__Goal__
According to the battery charger claim below, what is the sender-side tuned circuit configured to have?
---------- Excerpt provided
1. A battery charger for magnetically transferring power from a power source to a battery, the battery charger comprising:
- a driver circuit couplable to the power source, the driver circuit configured to output a modulated signal with energy from the power source, wherein the modulated signal has a duty cycle;
  
  a sender-side tuned circuit magnetically couplable across a space to a receiver-side tuned circuit of a portable handheld electronic device, wherein the sender-side tuned circuit is configured to have a resonant frequency near or equal to the receiver-side tuned circuit;
  
  a sender-side sensor configured to sense a parameter of the sender-side tuned circuit; and
  
  a controller coupled to the driver circuit and to the sender-side sensor, wherein the controller is configured to;
  
  cause the driver circuit to output a modulated signal at a first duty cycle and at a frequency near or equal to the resonance frequency of at least one of the sender-side tuned circuit and the receiver-side tuned circuit, andmodify the first duty cycle of the modulated signal based on the sensed parameter of the sender-side tuned circuit.
--------------------
---------- Data provided
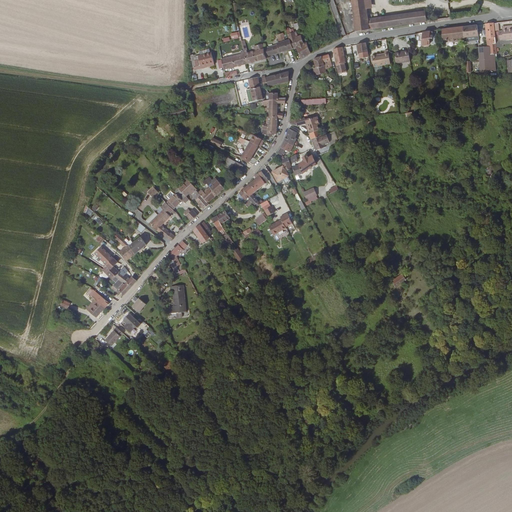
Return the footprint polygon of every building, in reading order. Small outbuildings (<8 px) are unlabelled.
--------------------
__Response below__
It is configured to have a resonant frequency near or equal to that of the receiver-side tuned circuit.